Jakarta – Permata Bank melalui Permata Institute for Economic Research (PIER) memproyeksikan pertumbuhan Produk Domestik Bruto (PDB) RI pada tahun 2025 berada di kisaran 4,5% sampai 5,0%, dengan titik tengah di kisaran 4,78%.
Chief Economist Permata Bank, Josua Pardede bahkan membeberkan bila pertumbuhan ekonomi RI masih akan bergerak di bawah 5% sampai dengan 2026, dan baru akan rebound ke kisaran 5% pada 2027. Josua menjelaskan, ini terjadi akibat adanya tingkat ketidakpastian perang dagang yang cukup tinggi.
“Dan ini akan mendorong investor maupun pelaku usaha untuk cenderung melakukan wait and see, menunda investasi dan juga akan menunda rencana ekspansinya,” ujar Josua saat acara konferensi pers PIER Q1 2025 Economic Review and Media Gathering di Jakarta, Rabu, 14 Mei 2025.
Lebih jauh, ia menyarankan kepada pemerintah Indonesia untuk menerapkan kebijakan yang bersifat counter cyclical seperti kebijakan fiskal dan stimulus yang mesti diperluas untuk meredam dampak multiple dari ketidakpastian perekonomian global.
“Meskipun dampaknya terhadap backbone spending atau share-nya terhadap performance tidak besar, namun bisa kita bayangkan bahwa multiplier effect-nya kepada konsumsi dan juga kepada investasi ini cukup besar,” imbuh Josua.
Josua menilai, kebijakan tarif resiprokal Trump 2.0 memang memiliki pengaruh langsung yang terbatas bagi ekonomi nasional.
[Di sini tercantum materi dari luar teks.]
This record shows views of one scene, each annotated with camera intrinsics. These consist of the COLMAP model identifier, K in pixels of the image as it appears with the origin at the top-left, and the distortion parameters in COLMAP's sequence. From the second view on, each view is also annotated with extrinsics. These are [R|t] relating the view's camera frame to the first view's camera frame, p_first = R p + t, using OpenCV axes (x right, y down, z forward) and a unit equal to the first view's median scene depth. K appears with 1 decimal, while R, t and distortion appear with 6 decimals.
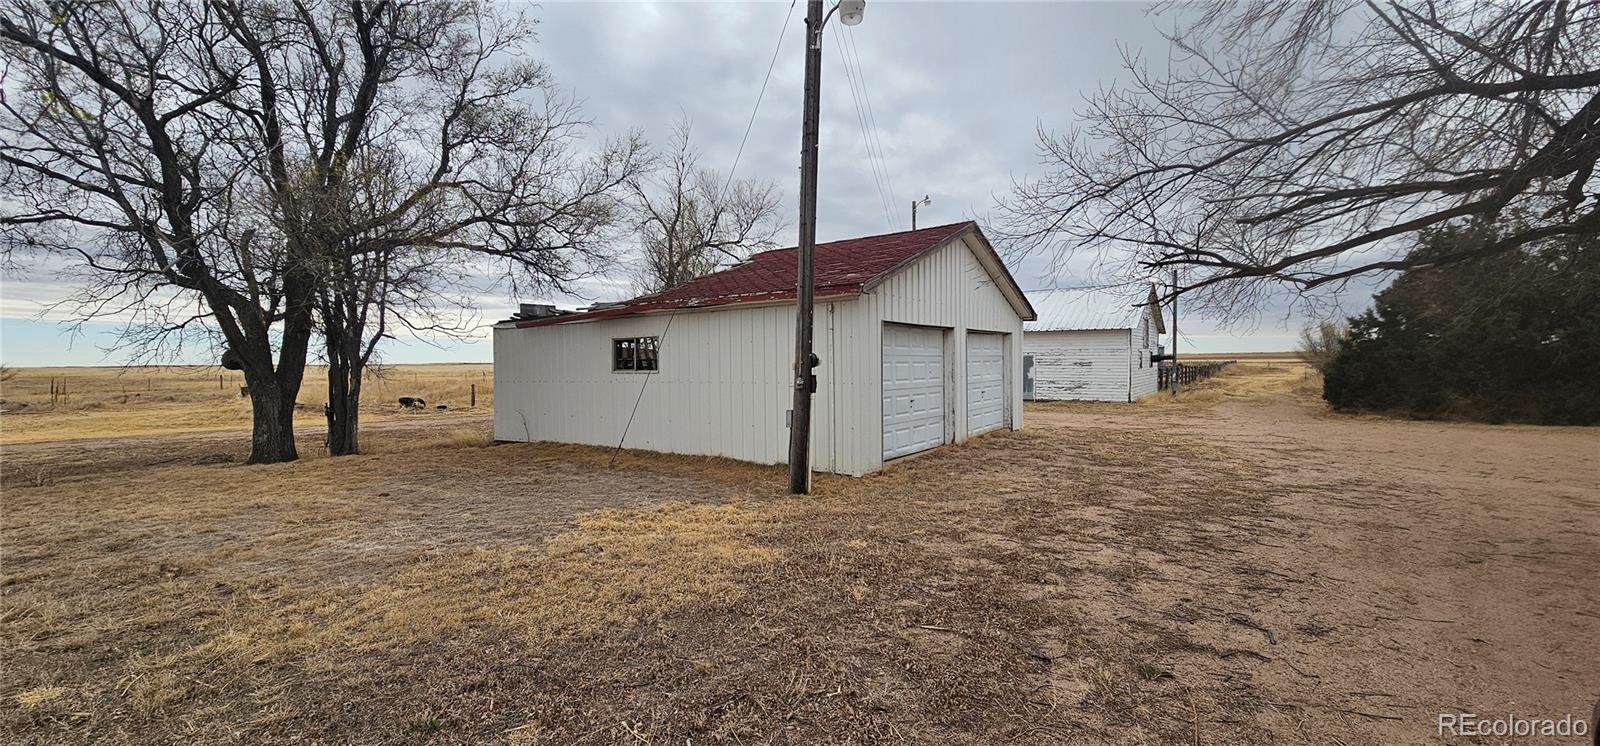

Meskipun demikian, pengaruh tak langsung dari perlambatan usaha industri akibat kebijakan tarif resiprokal bakal berdampak pada kinerja dagang nasional, serta memicu terjadinya koreksi harga komoditas ekspor utama nasional.
Pihaknya lalu melakukan proyeksi harga ke bawah terhadap harga sejumlah komoditas utama ekspor Indonesia, seperti harga batu bara yang diprediksi berada di kisaran 85 dolar per ton pada 2025, harga CPO di kisaran 880 dolar per ton, serta harga Brent Crude Oil yang diperkirakan di level 67 dolar per barrel.
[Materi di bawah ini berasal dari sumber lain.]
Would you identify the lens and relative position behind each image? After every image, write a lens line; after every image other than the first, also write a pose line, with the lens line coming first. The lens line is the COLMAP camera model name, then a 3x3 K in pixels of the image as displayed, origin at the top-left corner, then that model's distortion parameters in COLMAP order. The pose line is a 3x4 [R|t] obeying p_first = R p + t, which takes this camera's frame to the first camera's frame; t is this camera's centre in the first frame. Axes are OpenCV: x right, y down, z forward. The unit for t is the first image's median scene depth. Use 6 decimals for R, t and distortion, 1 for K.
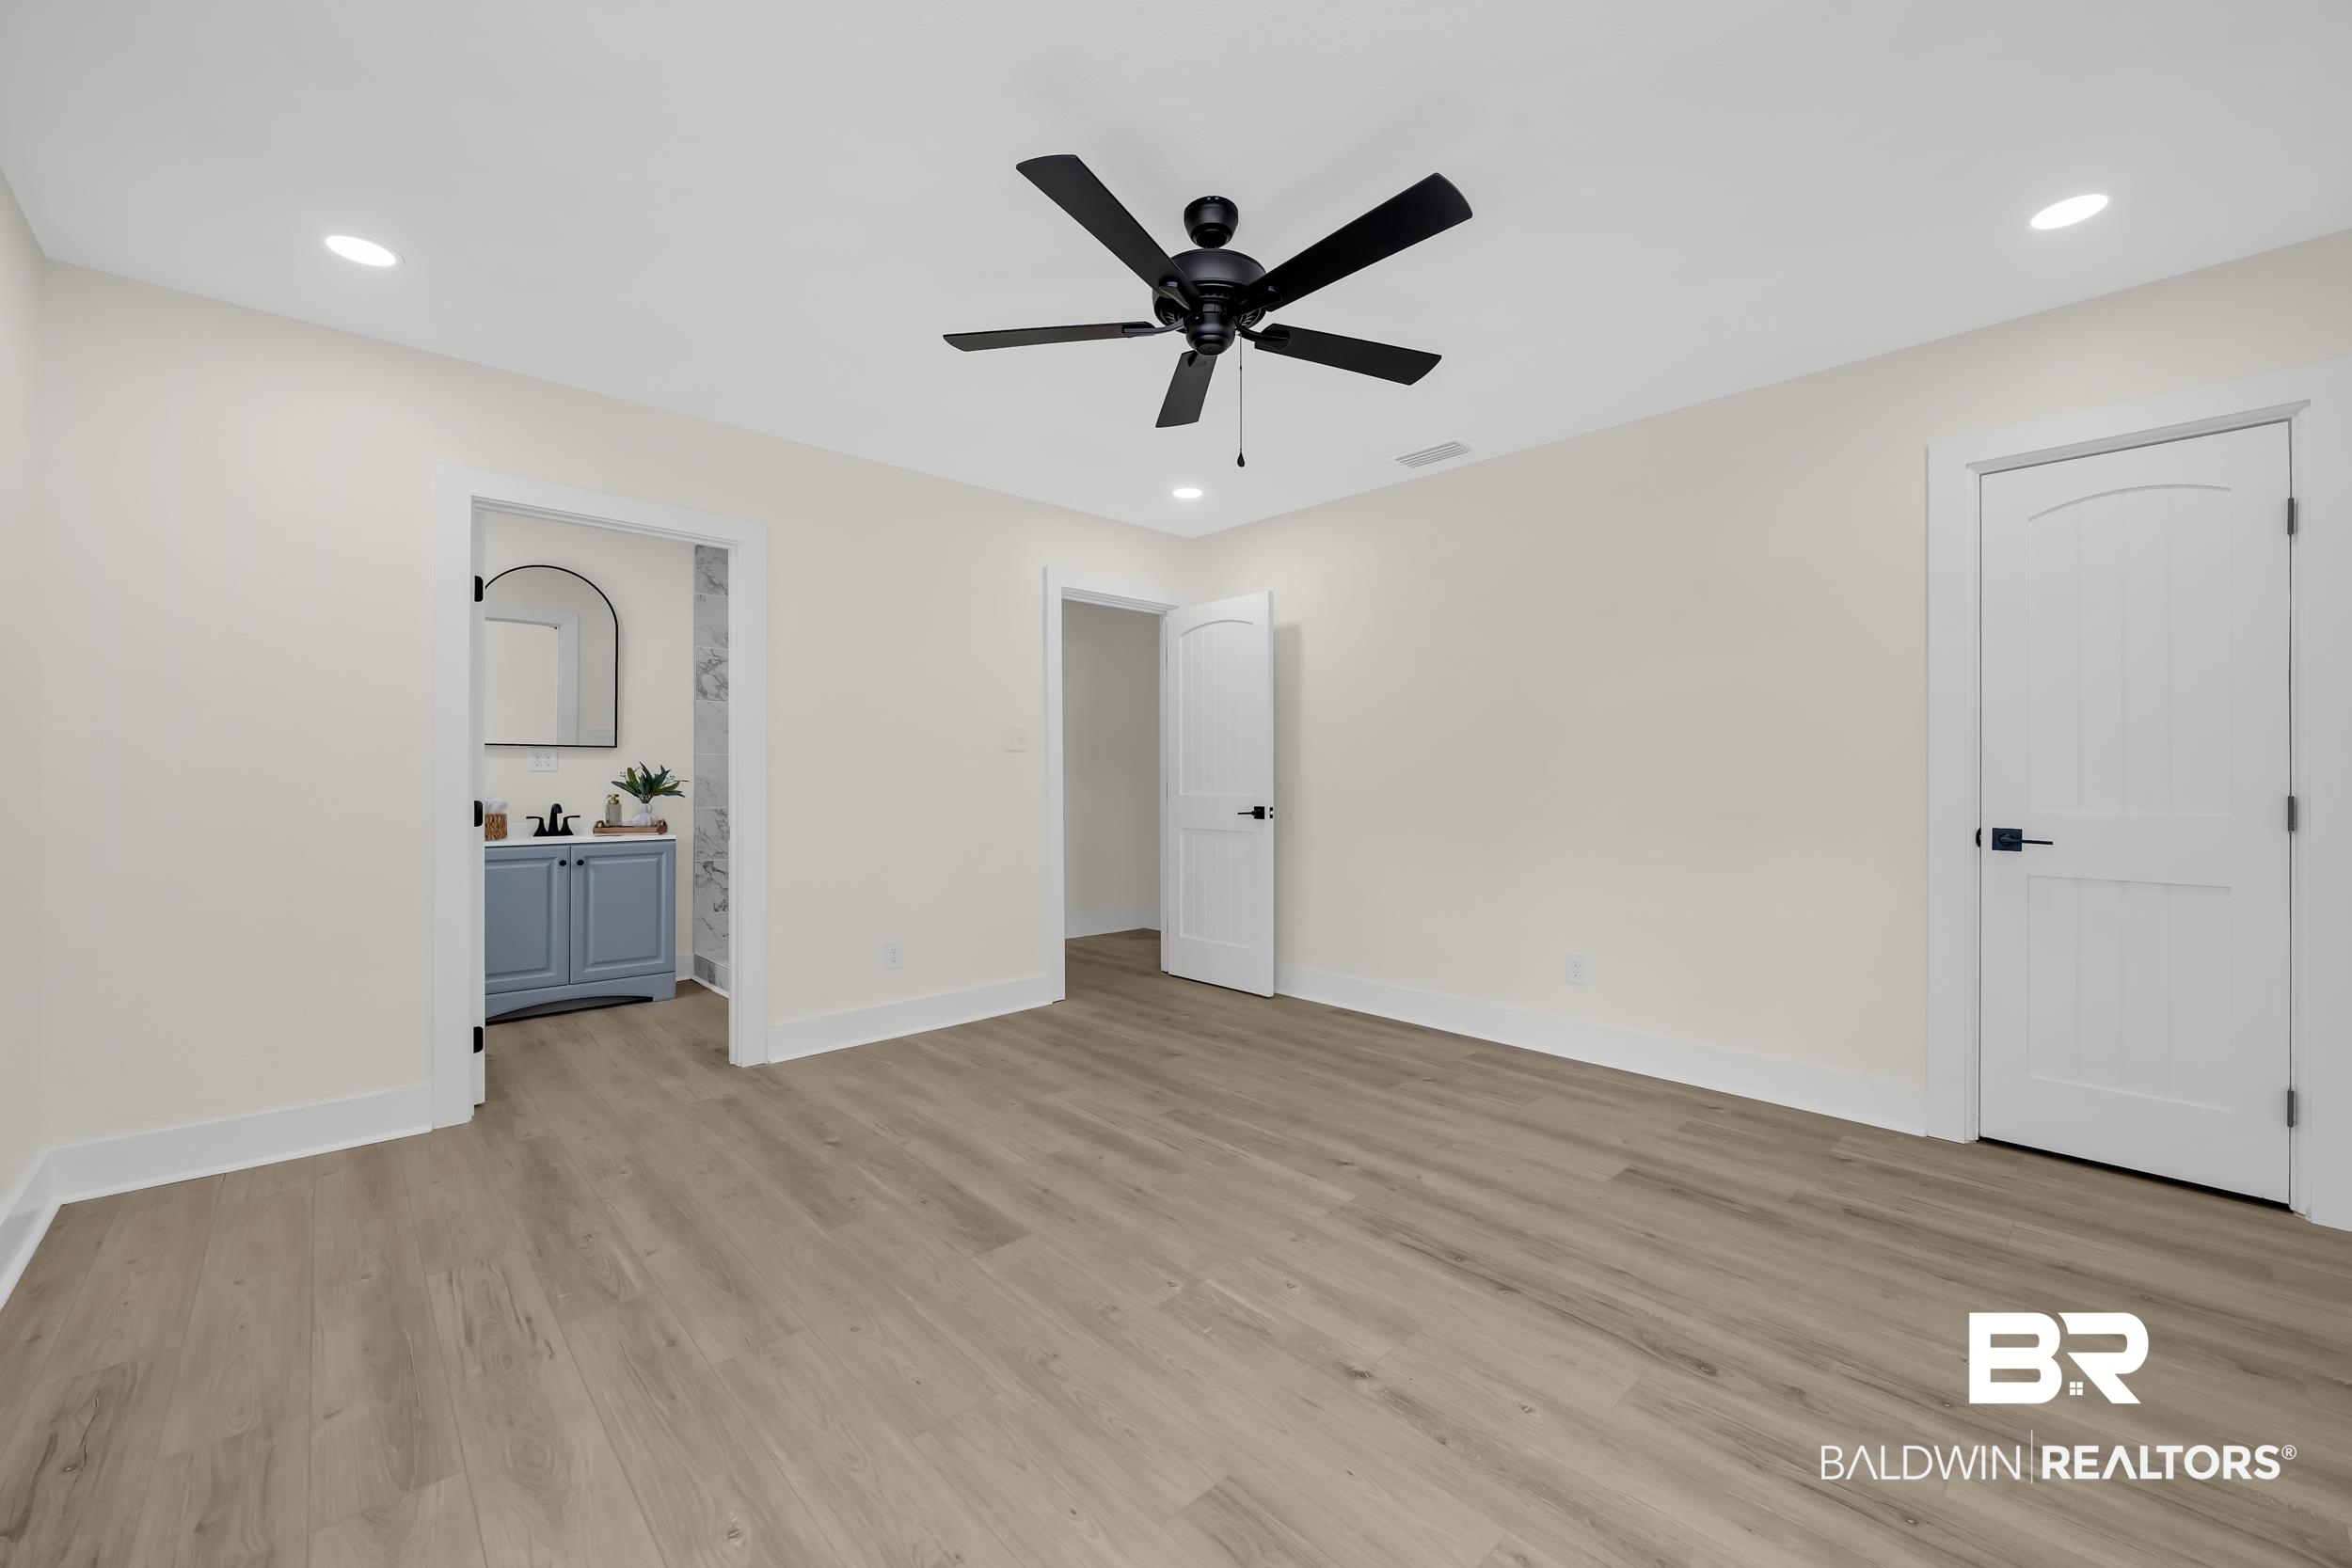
lens RADIAL K [[906.7, 0, 1177.0], [0, 906.7, 774.8], [0, 0, 1]] dist [-0.002655, -0.000050]
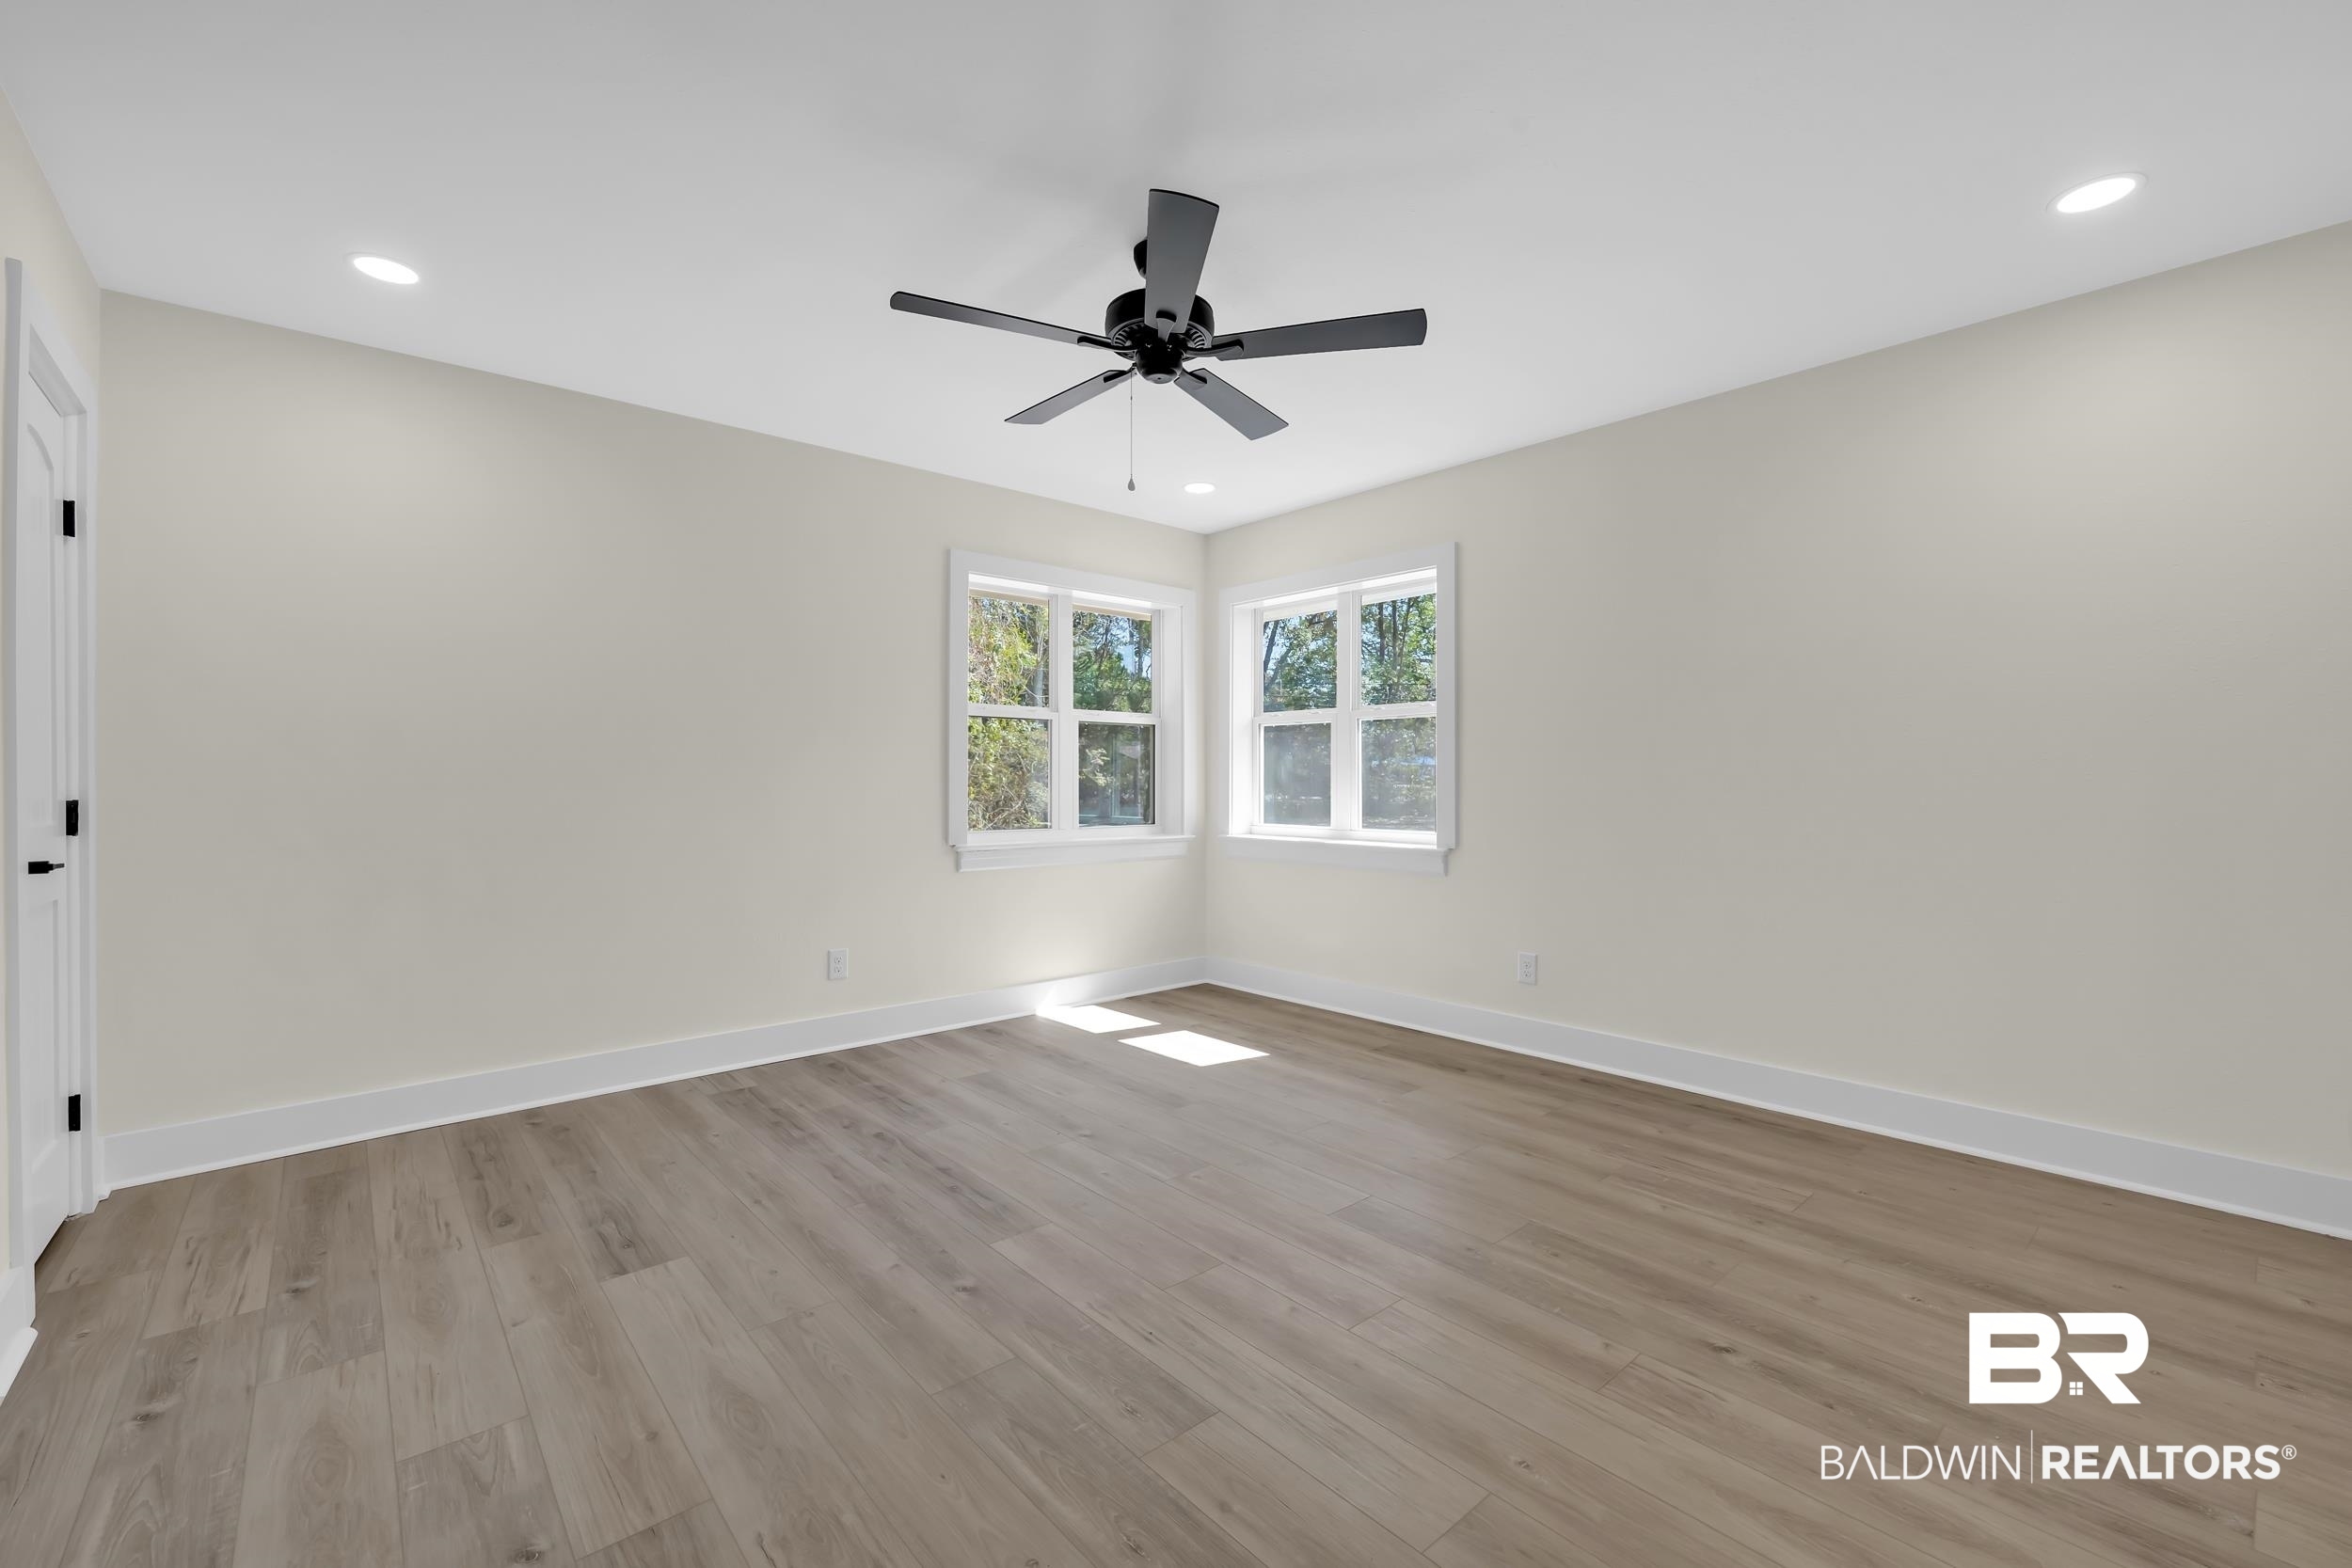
lens RADIAL K [[955.7, 0, 1179.2], [0, 955.7, 778.0], [0, 0, 1]] dist [-0.017420, -0.000301]
pose [[-0.999439, 0.000657, 0.033471, -0.020020], [0.000368, 0.999963, -0.008634, 0.008251], [-0.033475, -0.008617, -0.999402, 1.888632]]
Di sisi kebijakan fiskal, sekalipun fokus pemerintah cukup besar diberikan pada program makan bergizi gratis (MBG), Permata Bank melihat bahwa defisit fiskal akan tetap terjaga di kisaran 2,75 persen terhadap PDB. Namun, kebijakan fiskal yang ada perlu ditingkatkan lagi produktivitasnya, agar bisa mendorong proyek-proyek yang dapat menyerap tenaga kerja dalam jumlah besar.
“Bagaimana pemerintah bisa mendorong proyek-proyek maupun program-program yang bisa menyerap tenaga kerja dalam jumlah besar untuk bisa meng-offset dampak PHK yang juga cukup besar di beberapa industri padat karya seperti tekstil, garmen, dan alas kaki,” terang Josua.
Lalu dari sisi inflasi, inflasi diperkirakan akan tetap terjaga di bawah 3 persen selama 2025, dengan end of period-nya berada di kisaran 2,33 persen. Bank sentral AS, The Fed kemudian diperkirakan berpeluang memangkas suku bunganya sebesar 75 sampai 100 basis point (bps) di 2025.
Sedangkan Bank Indonesia (BI) dinilai juga masih memiliki ruang untuk memangkas suku bunganya (BI Rate) sekitar 50 basis poin di sisa akhir tahun ini.
“Kami melihat kondisi tahun ini tantangannya dari eksternal cukup berat, dari dalam negeri pun kami melihat bahwa daya beli kelas menengah cukup berat. Sehingga, kebijakan fiskal memang perlu diambil dengan hati-hati dan manageable. Harapannya, kebijakan MBG ataupun kebijakan investasi yang diambil Danantara akan bisa menggerakkan ekonomi Indonesia ke depannya,” tutup Josua.